PEN American Center will be in Geneva next week to press our concerns about free expression in Mexico, China, and Nigeria.

All three countries come under scrutiny this month as part of the United Nations Human Rights Council’s Universal Periodic Review process, which examines the human rights record of each UN member country every four years. Now in its sixth year, the UPR has become an vital mechanism for documenting and discouraging human rights violations around the world, and an important forum for PEN to focus international attention on countries where writers and journalists are especially at risk.

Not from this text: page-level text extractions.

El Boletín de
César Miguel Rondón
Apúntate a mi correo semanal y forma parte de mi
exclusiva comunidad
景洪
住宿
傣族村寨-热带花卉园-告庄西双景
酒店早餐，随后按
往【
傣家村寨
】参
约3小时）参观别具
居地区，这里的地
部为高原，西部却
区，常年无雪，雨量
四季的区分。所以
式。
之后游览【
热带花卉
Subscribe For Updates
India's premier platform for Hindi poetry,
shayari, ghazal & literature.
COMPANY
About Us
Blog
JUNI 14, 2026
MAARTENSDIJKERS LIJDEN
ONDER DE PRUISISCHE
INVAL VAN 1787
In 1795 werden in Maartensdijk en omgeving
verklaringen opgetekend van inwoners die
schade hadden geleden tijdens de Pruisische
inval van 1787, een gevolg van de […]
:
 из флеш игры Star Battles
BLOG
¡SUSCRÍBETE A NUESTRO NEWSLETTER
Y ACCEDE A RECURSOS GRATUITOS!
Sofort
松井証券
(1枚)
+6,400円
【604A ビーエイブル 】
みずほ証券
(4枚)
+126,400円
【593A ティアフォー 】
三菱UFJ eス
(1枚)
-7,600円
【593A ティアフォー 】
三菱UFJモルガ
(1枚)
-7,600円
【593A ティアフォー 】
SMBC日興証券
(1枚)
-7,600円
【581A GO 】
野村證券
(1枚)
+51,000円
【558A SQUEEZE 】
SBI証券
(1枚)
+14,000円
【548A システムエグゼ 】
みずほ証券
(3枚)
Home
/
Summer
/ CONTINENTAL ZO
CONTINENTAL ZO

Very high on that list is Mexico, where forty-six journalists have been killed since 2006. PEN American Center has been protesting the violence against journalists in Mexico for more than a decade, and in 2012 we joined an international delegation to call for the federalization of crimes against journalists—crimes which previously went unsolved because they fell under state jurisdiction. The Senate voted to federalize the crimes, but the Mexican government has been slow to assert its new authority to investigate and prosecute attacks, as Freedom to Write director Larry Siems noted after a follow-up visit to Mexico earlier this year.

PEN’s UPR report, which was jointly submitted by PEN Guadalajara and PEN International, provides a sobering critique of the Mexican government’s failure to curtail the “censorship by bullet” in Mexico: at least 10 print and internet journalists were killed in 2012 alone and 90 percent of crimes against journalists are never solved. The report cites positive developments, including the creation of a special mechanism to protect human rights defenders that establishes institutions to receive formal complaints and administer security, but it notes that the office, like the office of the Special Prosecutor for Crimes Against Freedom of Expression, lacks adequate resources to carry out its work.

Here are the full recommendations from PEN’s submission:

  • Ensure that the 46 murders and eight disappearances of writers and print and internet journalists that have taken place since December 2006, as well as any other unsolved murders and disappearances from previous periods, are properly investigated and the perpetrators brought to justice;
  • Make public information on the state of the investigations into the murders of writers Miguel Ángel Gutiérrez Ávila, Susana Chávez Castillo and Guillermo Fernández García;
  • Ensure that all allegations of attacks against writers and print and internet journalists carried out by government entities at any level are fully and promptly investigated as a matter of urgency;
  • Ensure that all necessary secondary laws are passed in order to implement fully the amendment to Article 73, Clause 21 of the Mexican Constitution enabling federal authorities to investigate and prosecute crimes against journalists and freedom of expression, including making the necessary changes to the Federal Penal Code, the Federal Code on Penal Procedures and the Organic Law of the Federation’s Judiciary;
  • Ensure as a matter of urgency that FEADLE is allocated sufficient financial, material and human resources in order to carry out its work;
  • Address criticisms of the current protection mechanism for journalists and human rights defenders in consultation with these groups, and release a breakdown of related spending to date;
  • Ensure that steps are taken towards the complete decriminalisation of defamation in all 32 Mexican states;
  • Ensure that the Article 33 Regulatory Law is enacted as a matter of urgency and to provide assurances that foreigners are not being expelled from Mexico in violation of their right to freedom of expression.